The Fine Art of Observing

The challenge of astronomy is that we must view most of the universe from extremely far away. When you're trying to see something well on Earth, your instinct is to move closer for a better look. But when it comes to stars and galaxies, we're stuck where we are. So, ever since the dawn of telescopic astronomy, the art of observing has been the art of using your eye to the utmost of its ability.

Looking with care. When looking through the telescope, focus and refocus with care. A good observer is always fiddling with the focus, trying to get it just a hair sharper. Many people find it best to keep both eyes open, since squinting strains the working eye. You can cover the "off" eye with one hand or with an inexpensive eye patch, available at drugstores.

Don't expect to see everything an astronomical object has to offer right away. The first look always shows less than comes out with continued scrutiny. This is true whether your subject is a dim galaxy that can hardly be told from the blackness of space, or a hairline feature on the blindingly bright Moon.

Seeing Through the "Seeing." One reason it takes time to see detail is the unsteadiness of the Earth's atmosphere. Celestial objects constantly shimmer and boil when viewed at high power, thanks to weak but ever-present heat waves in the air around and above us. The severity of this shimmering — called the atmospheric seeing — varies from night to night and often from minute to minute.

As you watch an object quiver and churn, unsuspected detail will flicker into view during quick moments of stability when the view sharpens up — only to fade out again before you know it. The skilled observer learns to remember these good moments and ignore the rest. The quality of the atmospheric seeing matters most when viewing bright objects at high power, but it influences the visibility of faint ones too.

Telescope targets
Whether you're viewing open clusters like the Pleiades or subtle surface markings on Mars, you'll have to take time at the eyepiece to see all that you can see. Either way, don't expect your eyepiece views to live up to expectations created by great astrophotographers or the Hubble Space Telescope!

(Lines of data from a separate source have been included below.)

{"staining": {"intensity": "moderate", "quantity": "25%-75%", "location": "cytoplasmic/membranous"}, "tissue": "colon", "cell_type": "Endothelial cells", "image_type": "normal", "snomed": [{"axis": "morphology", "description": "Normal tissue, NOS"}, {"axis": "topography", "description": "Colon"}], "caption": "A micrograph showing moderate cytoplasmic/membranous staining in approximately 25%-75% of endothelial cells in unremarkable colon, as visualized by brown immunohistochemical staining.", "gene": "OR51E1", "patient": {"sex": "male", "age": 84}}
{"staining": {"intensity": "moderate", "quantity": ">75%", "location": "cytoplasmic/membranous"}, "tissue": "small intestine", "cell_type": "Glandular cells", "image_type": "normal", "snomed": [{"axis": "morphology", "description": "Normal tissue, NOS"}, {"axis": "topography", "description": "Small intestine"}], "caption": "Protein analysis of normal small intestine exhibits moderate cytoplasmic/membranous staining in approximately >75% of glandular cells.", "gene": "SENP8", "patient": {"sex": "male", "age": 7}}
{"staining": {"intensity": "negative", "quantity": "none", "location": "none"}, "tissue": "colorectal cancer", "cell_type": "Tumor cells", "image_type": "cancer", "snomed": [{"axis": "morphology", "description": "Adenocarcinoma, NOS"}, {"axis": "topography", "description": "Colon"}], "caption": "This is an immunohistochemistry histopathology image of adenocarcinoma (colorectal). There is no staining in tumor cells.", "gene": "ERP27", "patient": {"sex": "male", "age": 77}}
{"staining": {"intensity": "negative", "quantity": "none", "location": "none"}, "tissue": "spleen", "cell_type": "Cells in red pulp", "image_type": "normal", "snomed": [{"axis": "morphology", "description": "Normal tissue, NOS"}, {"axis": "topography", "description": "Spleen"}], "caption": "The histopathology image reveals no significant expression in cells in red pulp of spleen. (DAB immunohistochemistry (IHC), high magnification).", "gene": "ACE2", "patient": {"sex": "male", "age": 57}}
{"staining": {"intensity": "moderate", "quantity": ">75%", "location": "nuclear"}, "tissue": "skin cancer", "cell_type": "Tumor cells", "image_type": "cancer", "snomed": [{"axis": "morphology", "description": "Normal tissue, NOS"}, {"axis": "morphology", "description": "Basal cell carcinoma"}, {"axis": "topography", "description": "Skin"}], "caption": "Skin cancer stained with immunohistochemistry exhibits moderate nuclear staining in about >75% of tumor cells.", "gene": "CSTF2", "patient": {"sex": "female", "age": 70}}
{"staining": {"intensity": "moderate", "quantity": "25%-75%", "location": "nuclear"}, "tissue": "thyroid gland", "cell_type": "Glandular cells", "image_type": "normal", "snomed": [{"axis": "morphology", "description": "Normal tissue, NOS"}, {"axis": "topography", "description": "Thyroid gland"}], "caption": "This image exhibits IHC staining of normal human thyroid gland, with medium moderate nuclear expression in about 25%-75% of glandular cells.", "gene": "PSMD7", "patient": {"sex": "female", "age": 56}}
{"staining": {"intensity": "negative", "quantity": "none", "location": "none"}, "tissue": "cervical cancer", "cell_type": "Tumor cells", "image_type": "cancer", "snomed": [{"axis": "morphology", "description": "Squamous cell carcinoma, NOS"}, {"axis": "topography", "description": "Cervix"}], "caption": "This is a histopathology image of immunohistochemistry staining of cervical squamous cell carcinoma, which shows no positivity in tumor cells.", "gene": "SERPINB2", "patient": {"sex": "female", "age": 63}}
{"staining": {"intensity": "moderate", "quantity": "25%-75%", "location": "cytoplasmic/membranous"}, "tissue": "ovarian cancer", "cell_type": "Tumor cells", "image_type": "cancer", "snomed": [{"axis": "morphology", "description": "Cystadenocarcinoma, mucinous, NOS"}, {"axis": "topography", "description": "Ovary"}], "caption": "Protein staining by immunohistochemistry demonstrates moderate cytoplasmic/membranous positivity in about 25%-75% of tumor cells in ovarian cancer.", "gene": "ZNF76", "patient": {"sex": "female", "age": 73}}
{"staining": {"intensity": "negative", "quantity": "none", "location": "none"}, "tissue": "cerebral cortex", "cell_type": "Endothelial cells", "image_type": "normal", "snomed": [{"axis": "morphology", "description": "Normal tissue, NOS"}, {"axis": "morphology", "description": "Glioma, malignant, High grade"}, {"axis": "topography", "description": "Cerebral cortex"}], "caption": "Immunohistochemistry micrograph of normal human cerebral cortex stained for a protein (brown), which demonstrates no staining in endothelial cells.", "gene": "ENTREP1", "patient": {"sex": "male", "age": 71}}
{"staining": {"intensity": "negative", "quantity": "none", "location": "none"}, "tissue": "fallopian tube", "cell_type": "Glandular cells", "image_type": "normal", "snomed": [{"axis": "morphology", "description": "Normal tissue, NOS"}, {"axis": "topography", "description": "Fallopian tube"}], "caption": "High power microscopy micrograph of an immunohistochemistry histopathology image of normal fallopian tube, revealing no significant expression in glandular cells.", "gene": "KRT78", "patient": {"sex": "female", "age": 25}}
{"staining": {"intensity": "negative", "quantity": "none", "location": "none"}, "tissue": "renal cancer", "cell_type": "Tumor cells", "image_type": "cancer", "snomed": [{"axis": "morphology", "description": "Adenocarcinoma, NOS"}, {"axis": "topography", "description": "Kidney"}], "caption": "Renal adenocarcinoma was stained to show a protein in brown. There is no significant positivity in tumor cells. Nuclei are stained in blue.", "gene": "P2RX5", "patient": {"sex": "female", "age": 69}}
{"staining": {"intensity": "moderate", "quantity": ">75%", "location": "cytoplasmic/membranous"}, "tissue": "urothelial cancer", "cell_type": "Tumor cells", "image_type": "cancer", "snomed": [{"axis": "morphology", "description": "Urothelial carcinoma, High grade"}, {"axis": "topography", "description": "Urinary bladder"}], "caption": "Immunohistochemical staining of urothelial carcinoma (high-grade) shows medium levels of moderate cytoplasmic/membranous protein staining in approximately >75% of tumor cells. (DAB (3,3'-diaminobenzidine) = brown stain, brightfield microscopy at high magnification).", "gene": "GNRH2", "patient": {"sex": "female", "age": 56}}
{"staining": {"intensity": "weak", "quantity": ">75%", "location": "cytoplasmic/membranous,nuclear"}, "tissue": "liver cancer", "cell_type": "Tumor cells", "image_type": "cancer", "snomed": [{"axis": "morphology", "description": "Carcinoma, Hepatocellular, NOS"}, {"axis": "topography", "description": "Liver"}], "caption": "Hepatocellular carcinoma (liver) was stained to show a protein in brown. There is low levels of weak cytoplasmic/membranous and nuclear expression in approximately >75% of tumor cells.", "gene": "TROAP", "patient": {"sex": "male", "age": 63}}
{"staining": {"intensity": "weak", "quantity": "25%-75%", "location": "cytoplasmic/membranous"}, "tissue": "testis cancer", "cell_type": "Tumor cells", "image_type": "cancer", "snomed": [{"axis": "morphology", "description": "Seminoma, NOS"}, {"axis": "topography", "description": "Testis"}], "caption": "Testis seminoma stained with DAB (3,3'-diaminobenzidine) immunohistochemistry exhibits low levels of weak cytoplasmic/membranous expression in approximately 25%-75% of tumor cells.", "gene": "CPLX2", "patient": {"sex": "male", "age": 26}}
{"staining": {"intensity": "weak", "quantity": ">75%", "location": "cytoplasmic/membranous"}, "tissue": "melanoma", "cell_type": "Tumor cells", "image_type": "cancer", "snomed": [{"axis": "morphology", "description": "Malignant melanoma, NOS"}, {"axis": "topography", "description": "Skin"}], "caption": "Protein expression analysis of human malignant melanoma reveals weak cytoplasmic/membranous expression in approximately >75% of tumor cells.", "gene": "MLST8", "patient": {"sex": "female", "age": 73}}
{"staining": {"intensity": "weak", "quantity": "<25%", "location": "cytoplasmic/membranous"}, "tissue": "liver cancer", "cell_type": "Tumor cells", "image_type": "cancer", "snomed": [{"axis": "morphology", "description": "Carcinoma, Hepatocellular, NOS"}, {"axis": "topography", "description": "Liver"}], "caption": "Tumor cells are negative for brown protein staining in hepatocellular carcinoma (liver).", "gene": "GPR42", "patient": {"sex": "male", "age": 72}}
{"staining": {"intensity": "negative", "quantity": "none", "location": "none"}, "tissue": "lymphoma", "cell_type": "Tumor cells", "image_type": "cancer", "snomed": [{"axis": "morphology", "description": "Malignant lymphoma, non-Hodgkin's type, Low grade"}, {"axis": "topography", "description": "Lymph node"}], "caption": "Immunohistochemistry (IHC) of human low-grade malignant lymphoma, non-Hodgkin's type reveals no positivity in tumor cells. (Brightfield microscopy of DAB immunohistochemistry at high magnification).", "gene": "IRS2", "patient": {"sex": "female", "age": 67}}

Courtesy Akira Fujii and NASA, respectively.
The main reason it takes time to see detail, however, has to do not with the atmosphere but with the eye and mind. Wringing everything possible out of very distant views means learning new visual skills that involve active, concentrated effort. You'll discover that the eye's picture of a difficult object builds up rather slowly. First one detail is noticed and fixed, and you think there's nothing more to be seen. But after a few minutes another detail becomes evident, then another.

To convince yourself of this, look at a piece of sky with the naked eye and try to spot faint stars. Some will be visible right away; others take a few seconds to come out. When no more appear, most people would quit trying. But keep at it for a few minutes. Chances are some more will glimmer into view in places you would have sworn were blank. After a while you're seeing stars that are at least a half magnitude (37 percent) fainter than at first.

The planet Mars provides another classic example of this effect. For the beginner taking a first look with a small telescope, Mars ranks as the most disappointing object in the sky. It's just a tiny, featureless, orange fuzzball. The beginner steps aside to let an experienced Mars observer look in the eyepiece. Silence. "There's the north polar cap. . . . That big dark area in the south must be Mare Erythraeum. Okay, I've got Sinus Meridiani. . . . There's a cloud patch on the western limb. . . . "

The beginner looks again. Nothing but a fuzzball. Well, maybe there is a bit of brightness at the north edge crawling around in the poor seeing, and the fuzziness isn't a perfectly uniform orange, but these hardly seem like things worth noticing. Nevertheless, the next time the beginner looks he or she won't be quite a beginner, and the bright spot and dark area will come into view more readily.

Training Your Eye. An excellent way to train yourself to see better is to make sketches. These don't have to be works of art; the idea is just to record details in your notebook more directly than you can with words. Star fields require no artistic talent whatsoever, but by sketching a field that contains a faint asteroid or outer planet, you can identify the intruder be checking back in the next few days or weeks and seeing which starlike speck of light changes position.

For practice sketching planets, try drawing the Moon with the naked eye. If you have reasonably sharp or well-corrected vision, the Moon shows much more detail to the naked eye than any planet will in a telescope! Make a semicircle a couple of inches in diameter by tracing some round object and then draw the terminator exactly as you see it on the Moon. Carefully add the major dark areas with pencil shading, then look for finer markings. By now you'll be seeing much more detail on the Moon's face than you ever thought possible without optical aid.